Pruning requires knowing why each rule was added, which most teams don’t track. A useful practice is a brief comment at the end of each rule noting the problem it was solving and the date it was added. Not a full explanation, just enough to evaluate whether the original condition still holds. A rule with no recorded rationale is nearly impossible to prune safely, so it stays forever. This is the exact problem I built ctxharness to catch: it flags the rules in your CLAUDE.md that have drifted from the code they describe, so pruning stops depending on memory.
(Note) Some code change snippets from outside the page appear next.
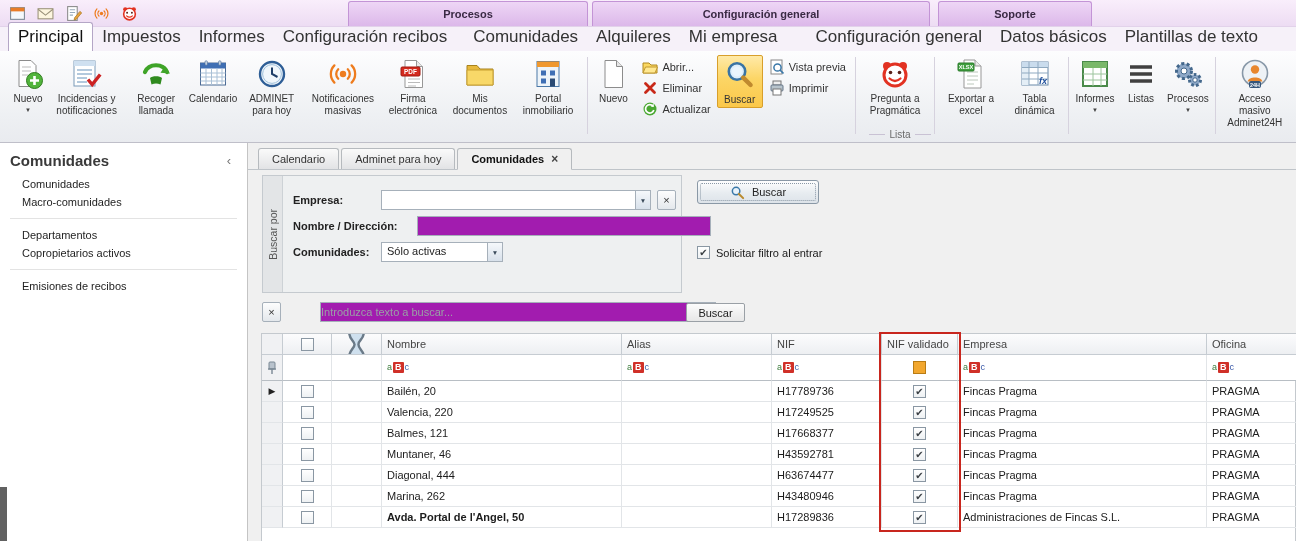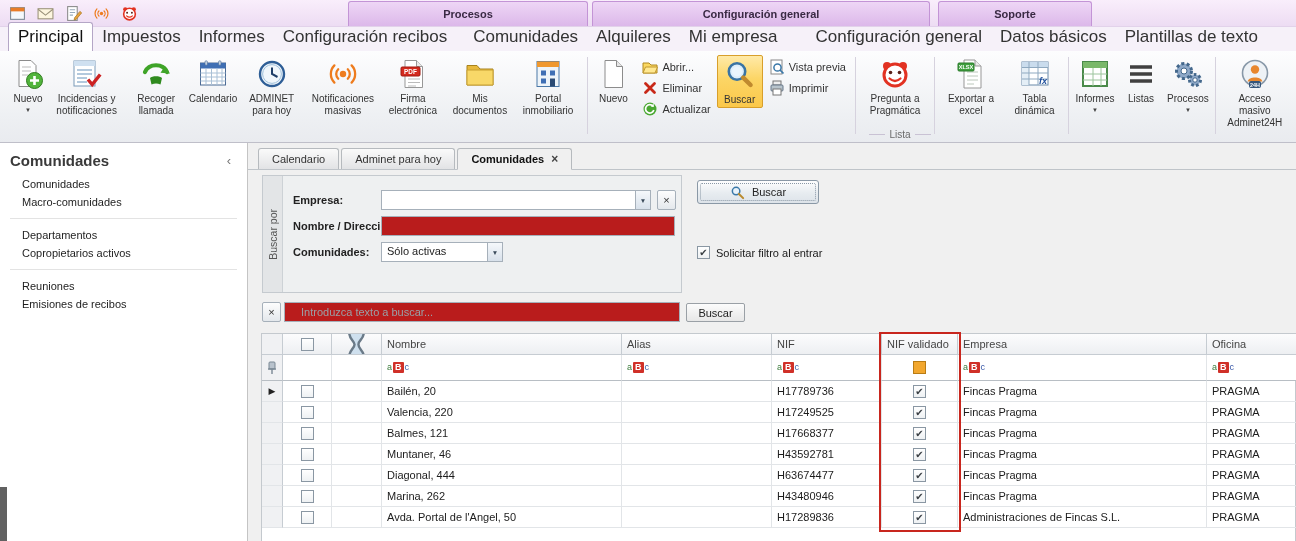--- a/index.html
+++ b/index.html
@@ -473,7 +473,6 @@
       <div class="sb-item">Departamentos</div>
       <div class="sb-item">Copropietarios activos</div>
       <div class="sb-sep"></div>
-      <div class="sb-item">Reuniones</div>
       <div class="sb-item">Emisiones de recibos</div>
     </div>
 </div>

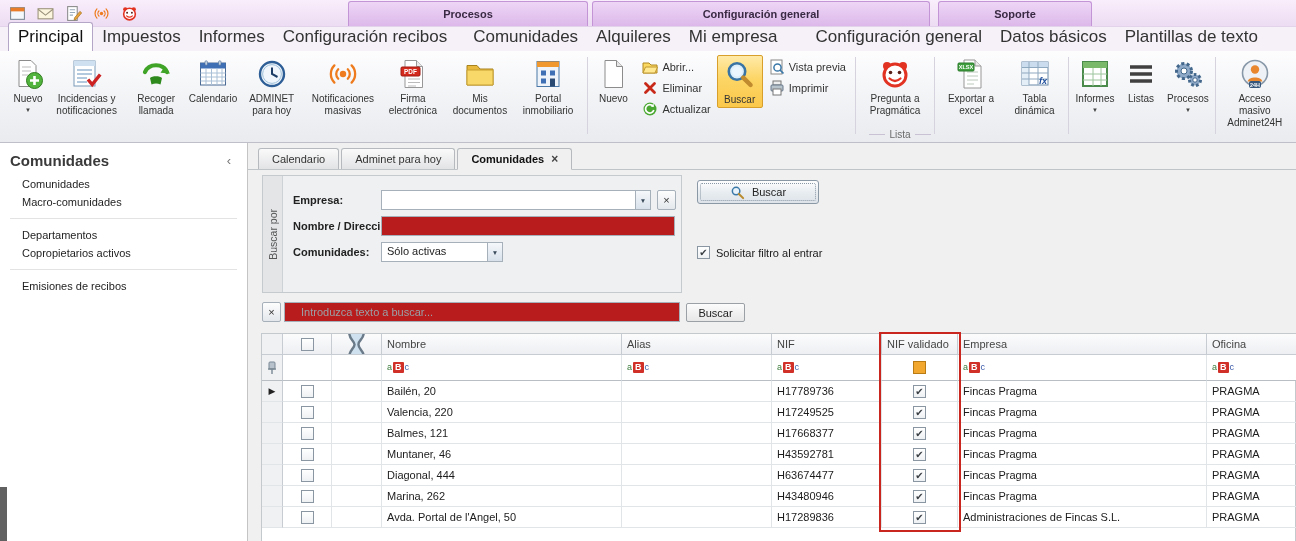--- a/index.html
+++ b/index.html
@@ -75,7 +75,7 @@
   .combo-btn { width:15px; background:linear-gradient(#f5f8fb,#d8e1eb); border-left:1px solid #a6b0ba;
     font-size:6.5px; color:#3a4a5a; display:flex; align-items:center; justify-content:center; cursor:pointer; }
   .txt { position:absolute; height:20px; border:1px solid #a6b0ba; font:11px "Liberation Sans",sans-serif;
-    padding:0 16px; background:#b91c1c; }
+    padding:0 0; background:#a21caf;margin-left:36px; }
   .xbtn { position:absolute; width:19px; height:20px; background:linear-gradient(#fdfdfd,#e4e8ec);
     border:1px solid #a6b0ba; border-radius:2px; font-size:11px; color:#333; display:flex; align-items:center;
     justify-content:center; cursor:pointer; }

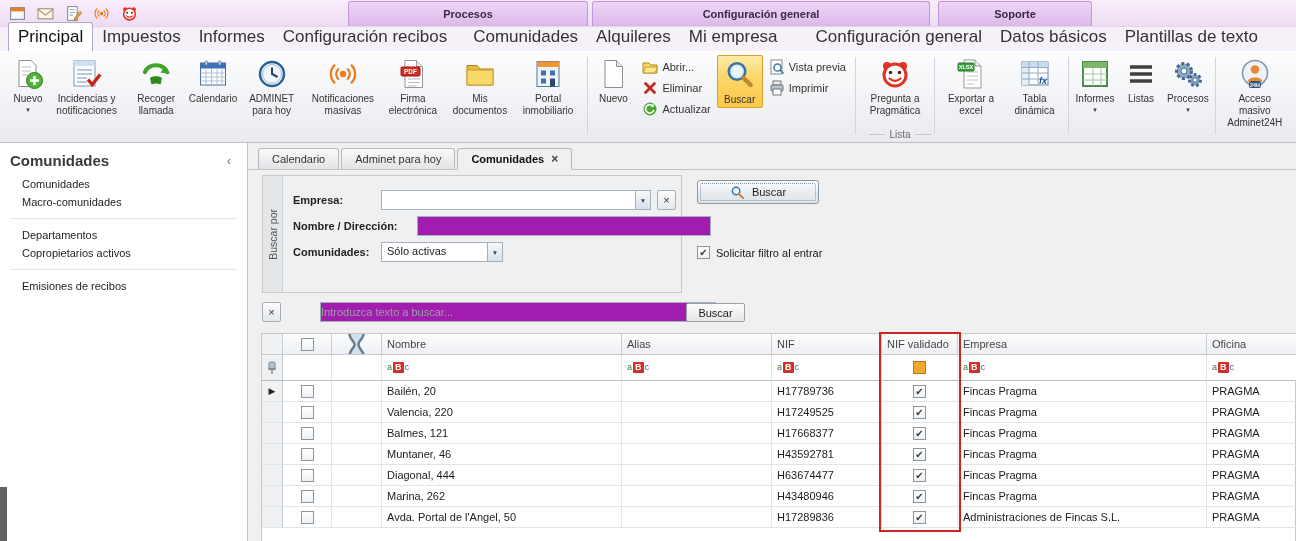--- a/index.html
+++ b/index.html
@@ -702,7 +702,7 @@
             <span class="cb"></span>
           </div>
           <div class="gcell " style="width: 50px;"></div>
-          <div class="gcell " style="width: 240px;">Avda. Portal de l'Angel, 50</div>
+          <div class="gcell " style="width: 240px; font-weight: bold;">Avda. Portal de l'Angel, 50</div>
           <div class="gcell " style="width: 150px;"></div>
           <div class="gcell " style="width: 110px;">H17289836</div>
           <div class="gcell cbc" style="width: 76px;">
What a well-maintained file looks like

A root CLAUDE.md under 150 lines typically contains four things: a one-paragraph project description covering tech stack and primary use case, a short list of non-negotiable constraints (security rules, deployment targets, output language), a conventions block covering naming and commit format, and explicit pointers to directory-level files for specialized context. Everything else belongs closer to the code it governs.

Teams with high-performing configs tend to treat the file the way they treat dependencies: something to add with intention and remove aggressively when no longer needed. The developers at Dev With AI who had the smoothest AI workflows were not the ones with the most elaborate CLAUDE.md files. They had the most recently pruned ones.